*** Begin section ***

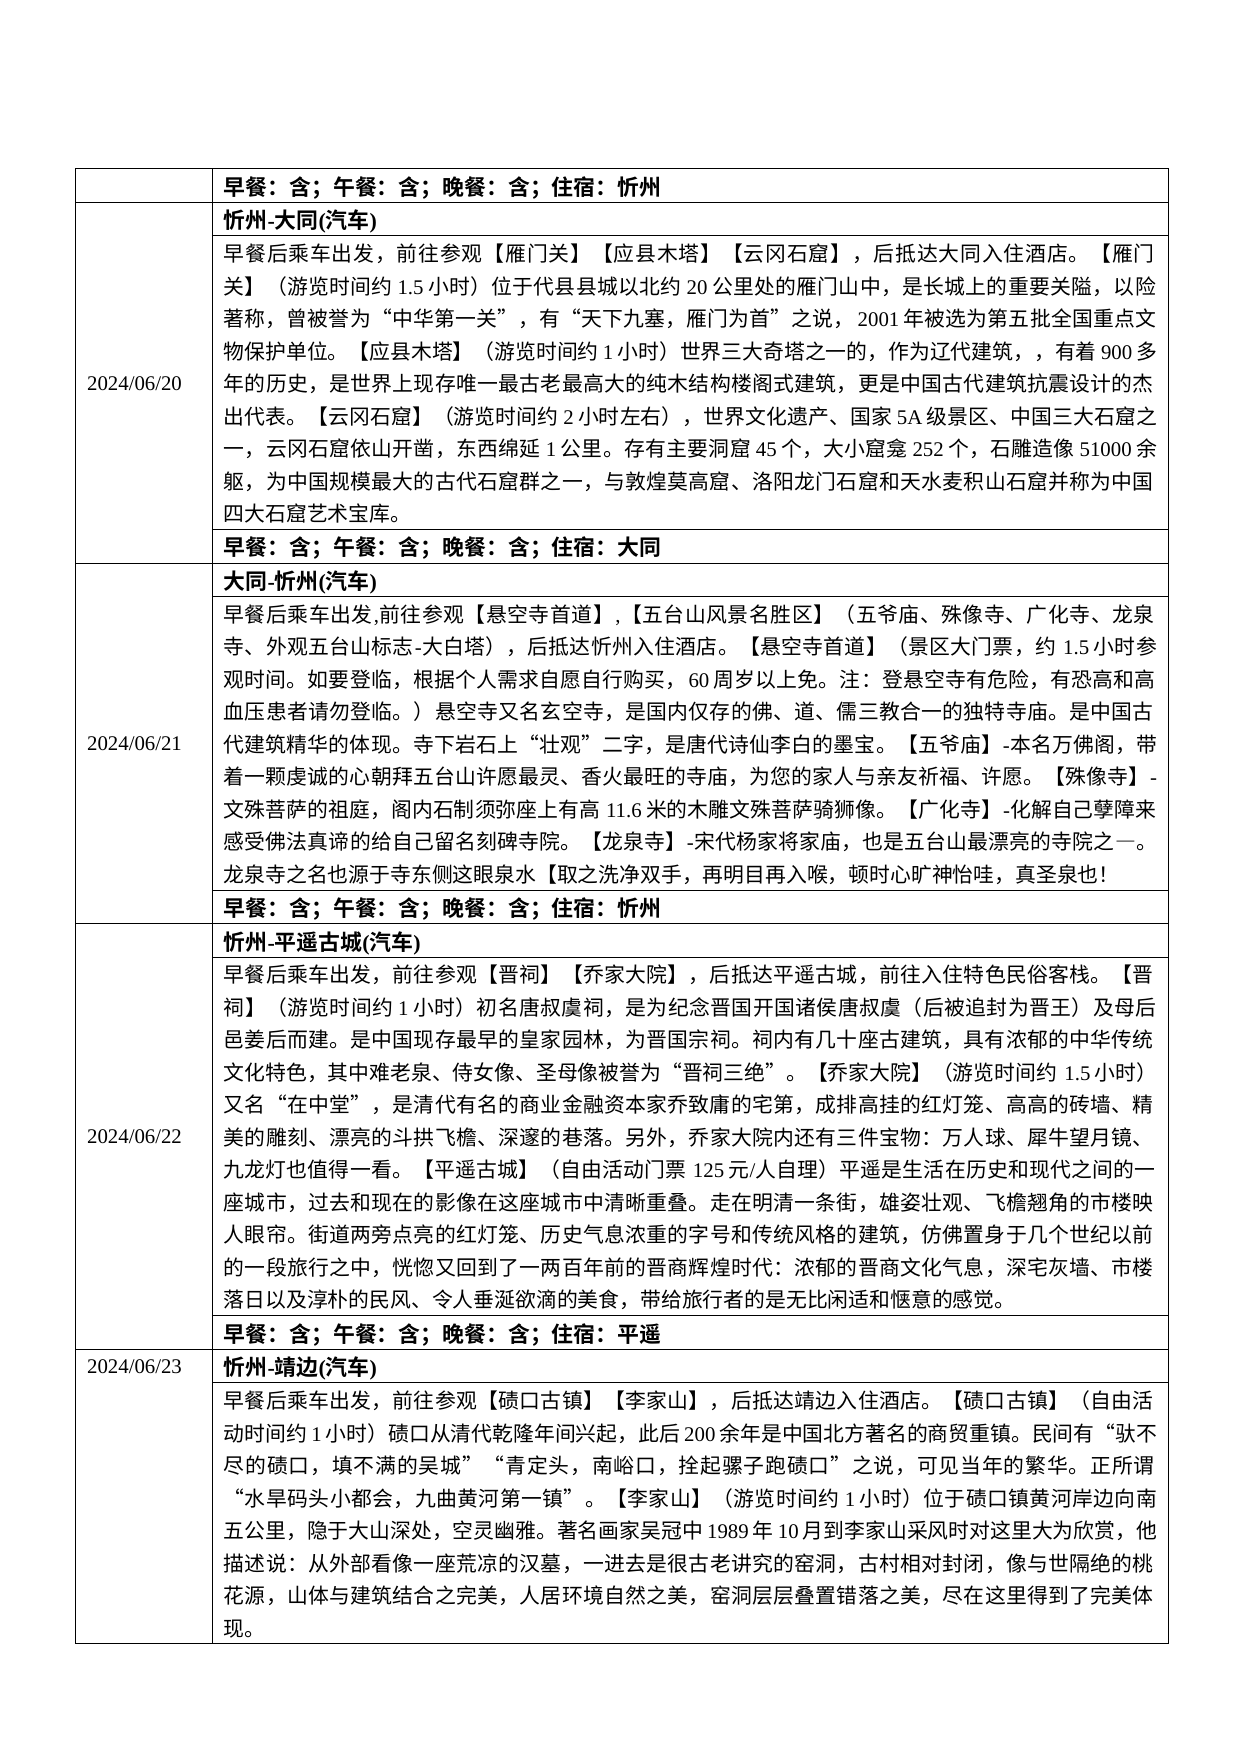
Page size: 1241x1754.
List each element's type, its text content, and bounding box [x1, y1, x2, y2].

table_cell 2024/06/23 [76, 1350, 212, 1643]
table_cell 忻州-大同(汽车) [213, 203, 1168, 235]
table_cell 早餐：含；午餐：含；晚餐：含；住宿：大同 [213, 530, 1168, 562]
table_cell 2024/06/20 [76, 203, 212, 562]
table_cell 忻州-靖边(汽车) [213, 1350, 1168, 1382]
table_cell 早餐后乘车出发,前往参观【悬空寺首道】,【五台山风景名胜区】（五爷庙、殊像寺、广化寺、龙泉寺、外观五台山标志-大白塔），后抵达忻州入住酒店。【悬空寺首道】（景区大门票，约1.5小时参观时间。如要登临，根据个人需求自愿自行购买，60周岁以上免。注：登悬空寺有危险，有恐高和高血压患者请勿登临。）悬空寺又名玄空寺，是国内仅存的佛、道、儒三教合一的独特寺庙。是中国古代建筑精华的体现。寺下岩石上“壮观”二字，是唐代诗仙李白的墨宝。【五爷庙】-本名万佛阁，带着一颗虔诚的心朝拜五台山许愿最灵、香火最旺的寺庙，为您的家人与亲友祈福、许愿。【殊像寺】-文殊菩萨的祖庭，阁内石制须弥座上有高11.6米的木雕文殊菩萨骑狮像。【广化寺】-化解自己孽障来感受佛法真谛的给自己留名刻碑寺院。【龙泉寺】-宋代杨家将家庙，也是五台山最漂亮的寺院之—。龙泉寺之名也源于寺东侧这眼泉水【取之洗净双手，再明目再入喉，顿时心旷神怡哇，真圣泉也！ [213, 597, 1168, 889]
table_cell 早餐：含；午餐：含；晚餐：含；住宿：忻州 [213, 169, 1168, 202]
table_cell 早餐后乘车出发，前往参观【雁门关】【应县木塔】【云冈石窟】，后抵达大同入住酒店。【雁门关】（游览时间约1.5小时）位于代县县城以北约20公里处的雁门山中，是长城上的重要关隘，以险著称，曾被誉为“中华第一关”，有“天下九塞，雁门为首”之说，2001年被选为第五批全国重点文物保护单位。【应县木塔】（游览时间约1小时）世界三大奇塔之一的，作为辽代建筑，，有着900多年的历史，是世界上现存唯一最古老最高大的纯木结构楼阁式建筑，更是中国古代建筑抗震设计的杰出代表。【云冈石窟】（游览时间约2小时左右），世界文化遗产、国家5A级景区、中国三大石窟之一，云冈石窟依山开凿，东西绵延1公里。存有主要洞窟45个，大小窟龛252个，石雕造像51000余躯，为中国规模最大的古代石窟群之一，与敦煌莫高窟、洛阳龙门石窟和天水麦积山石窟并称为中国四大石窟艺术宝库。 [213, 236, 1168, 529]
table_cell 2024/06/21 [76, 564, 212, 923]
table_cell 早餐后乘车出发，前往参观【碛口古镇】【李家山】，后抵达靖边入住酒店。【碛口古镇】（自由活动时间约1小时）碛口从清代乾隆年间兴起，此后200余年是中国北方著名的商贸重镇。民间有“驮不尽的碛口，填不满的吴城”“青定头，南峪口，拴起骡子跑碛口”之说，可见当年的繁华。正所谓“水旱码头小都会，九曲黄河第一镇”。【李家山】（游览时间约1小时）位于碛口镇黄河岸边向南五公里，隐于大山深处，空灵幽雅。著名画家吴冠中1989年10月到李家山采风时对这里大为欣赏，他描述说：从外部看像一座荒凉的汉墓，一进去是很古老讲究的窑洞，古村相对封闭，像与世隔绝的桃花源，山体与建筑结合之完美，人居环境自然之美，窑洞层层叠置错落之美，尽在这里得到了完美体现。 [213, 1383, 1168, 1643]
table_cell 早餐后乘车出发，前往参观【晋祠】【乔家大院】，后抵达平遥古城，前往入住特色民俗客栈。【晋祠】（游览时间约1小时）初名唐叔虞祠，是为纪念晋国开国诸侯唐叔虞（后被追封为晋王）及母后邑姜后而建。是中国现存最早的皇家园林，为晋国宗祠。祠内有几十座古建筑，具有浓郁的中华传统文化特色，其中难老泉、侍女像、圣母像被誉为“晋祠三绝”。【乔家大院】（游览时间约1.5小时）又名“在中堂”，是清代有名的商业金融资本家乔致庸的宅第，成排高挂的红灯笼、高高的砖墙、精美的雕刻、漂亮的斗拱飞檐、深邃的巷落。另外，乔家大院内还有三件宝物：万人球、犀牛望月镜、九龙灯也值得一看。【平遥古城】（自由活动门票125元/人自理）平遥是生活在历史和现代之间的一座城市，过去和现在的影像在这座城市中清晰重叠。走在明清一条街，雄姿壮观、飞檐翘角的市楼映人眼帘。街道两旁点亮的红灯笼、历史气息浓重的字号和传统风格的建筑，仿佛置身于几个世纪以前的一段旅行之中，恍惚又回到了一两百年前的晋商辉煌时代：浓郁的晋商文化气息，深宅灰墙、市楼落日以及淳朴的民风、令人垂涎欲滴的美食，带给旅行者的是无比闲适和惬意的感觉。 [213, 958, 1168, 1315]
table_cell 早餐：含；午餐：含；晚餐：含；住宿：平遥 [213, 1316, 1168, 1349]
table_cell 忻州-平遥古城(汽车) [213, 924, 1168, 957]
table_cell 大同-忻州(汽车) [213, 564, 1168, 596]
table_cell 早餐：含；午餐：含；晚餐：含；住宿：忻州 [213, 891, 1168, 923]
table_cell 2024/06/22 [76, 924, 212, 1349]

*** End section ***

* [TASK] Without the pictures, write out the listing exactly as it appears above.

* [RESPONSE BOX]
Page size: 1241x1754.
List each element's type, its text content, and bounding box [x1, y1, x2, y2].

table_cell 2024/06/23 [76, 1350, 212, 1643]
table_cell 忻州-大同(汽车) [213, 203, 1168, 235]
table_cell 早餐：含；午餐：含；晚餐：含；住宿：大同 [213, 530, 1168, 562]
table_cell 2024/06/20 [76, 203, 212, 562]
table_cell 忻州-靖边(汽车) [213, 1350, 1168, 1382]
table_cell 早餐后乘车出发,前往参观【悬空寺首道】,【五台山风景名胜区】（五爷庙、殊像寺、广化寺、龙泉寺、外观五台山标志-大白塔），后抵达忻州入住酒店。【悬空寺首道】（景区大门票，约1.5小时参观时间。如要登临，根据个人需求自愿自行购买，60周岁以上免。注：登悬空寺有危险，有恐高和高血压患者请勿登临。）悬空寺又名玄空寺，是国内仅存的佛、道、儒三教合一的独特寺庙。是中国古代建筑精华的体现。寺下岩石上“壮观”二字，是唐代诗仙李白的墨宝。【五爷庙】-本名万佛阁，带着一颗虔诚的心朝拜五台山许愿最灵、香火最旺的寺庙，为您的家人与亲友祈福、许愿。【殊像寺】-文殊菩萨的祖庭，阁内石制须弥座上有高11.6米的木雕文殊菩萨骑狮像。【广化寺】-化解自己孽障来感受佛法真谛的给自己留名刻碑寺院。【龙泉寺】-宋代杨家将家庙，也是五台山最漂亮的寺院之—。龙泉寺之名也源于寺东侧这眼泉水【取之洗净双手，再明目再入喉，顿时心旷神怡哇，真圣泉也！ [213, 597, 1168, 889]
table_cell 早餐：含；午餐：含；晚餐：含；住宿：忻州 [213, 169, 1168, 202]
table_cell 早餐后乘车出发，前往参观【雁门关】【应县木塔】【云冈石窟】，后抵达大同入住酒店。【雁门关】（游览时间约1.5小时）位于代县县城以北约20公里处的雁门山中，是长城上的重要关隘，以险著称，曾被誉为“中华第一关”，有“天下九塞，雁门为首”之说，2001年被选为第五批全国重点文物保护单位。【应县木塔】（游览时间约1小时）世界三大奇塔之一的，作为辽代建筑，，有着900多年的历史，是世界上现存唯一最古老最高大的纯木结构楼阁式建筑，更是中国古代建筑抗震设计的杰出代表。【云冈石窟】（游览时间约2小时左右），世界文化遗产、国家5A级景区、中国三大石窟之一，云冈石窟依山开凿，东西绵延1公里。存有主要洞窟45个，大小窟龛252个，石雕造像51000余躯，为中国规模最大的古代石窟群之一，与敦煌莫高窟、洛阳龙门石窟和天水麦积山石窟并称为中国四大石窟艺术宝库。 [213, 236, 1168, 529]
table_cell 2024/06/21 [76, 564, 212, 923]
table_cell 早餐后乘车出发，前往参观【碛口古镇】【李家山】，后抵达靖边入住酒店。【碛口古镇】（自由活动时间约1小时）碛口从清代乾隆年间兴起，此后200余年是中国北方著名的商贸重镇。民间有“驮不尽的碛口，填不满的吴城”“青定头，南峪口，拴起骡子跑碛口”之说，可见当年的繁华。正所谓“水旱码头小都会，九曲黄河第一镇”。【李家山】（游览时间约1小时）位于碛口镇黄河岸边向南五公里，隐于大山深处，空灵幽雅。著名画家吴冠中1989年10月到李家山采风时对这里大为欣赏，他描述说：从外部看像一座荒凉的汉墓，一进去是很古老讲究的窑洞，古村相对封闭，像与世隔绝的桃花源，山体与建筑结合之完美，人居环境自然之美，窑洞层层叠置错落之美，尽在这里得到了完美体现。 [213, 1383, 1168, 1643]
table_cell 早餐后乘车出发，前往参观【晋祠】【乔家大院】，后抵达平遥古城，前往入住特色民俗客栈。【晋祠】（游览时间约1小时）初名唐叔虞祠，是为纪念晋国开国诸侯唐叔虞（后被追封为晋王）及母后邑姜后而建。是中国现存最早的皇家园林，为晋国宗祠。祠内有几十座古建筑，具有浓郁的中华传统文化特色，其中难老泉、侍女像、圣母像被誉为“晋祠三绝”。【乔家大院】（游览时间约1.5小时）又名“在中堂”，是清代有名的商业金融资本家乔致庸的宅第，成排高挂的红灯笼、高高的砖墙、精美的雕刻、漂亮的斗拱飞檐、深邃的巷落。另外，乔家大院内还有三件宝物：万人球、犀牛望月镜、九龙灯也值得一看。【平遥古城】（自由活动门票125元/人自理）平遥是生活在历史和现代之间的一座城市，过去和现在的影像在这座城市中清晰重叠。走在明清一条街，雄姿壮观、飞檐翘角的市楼映人眼帘。街道两旁点亮的红灯笼、历史气息浓重的字号和传统风格的建筑，仿佛置身于几个世纪以前的一段旅行之中，恍惚又回到了一两百年前的晋商辉煌时代：浓郁的晋商文化气息，深宅灰墙、市楼落日以及淳朴的民风、令人垂涎欲滴的美食，带给旅行者的是无比闲适和惬意的感觉。 [213, 958, 1168, 1315]
table_cell 早餐：含；午餐：含；晚餐：含；住宿：平遥 [213, 1316, 1168, 1349]
table_cell 忻州-平遥古城(汽车) [213, 924, 1168, 957]
table_cell 大同-忻州(汽车) [213, 564, 1168, 596]
table_cell 早餐：含；午餐：含；晚餐：含；住宿：忻州 [213, 891, 1168, 923]
table_cell 2024/06/22 [76, 924, 212, 1349]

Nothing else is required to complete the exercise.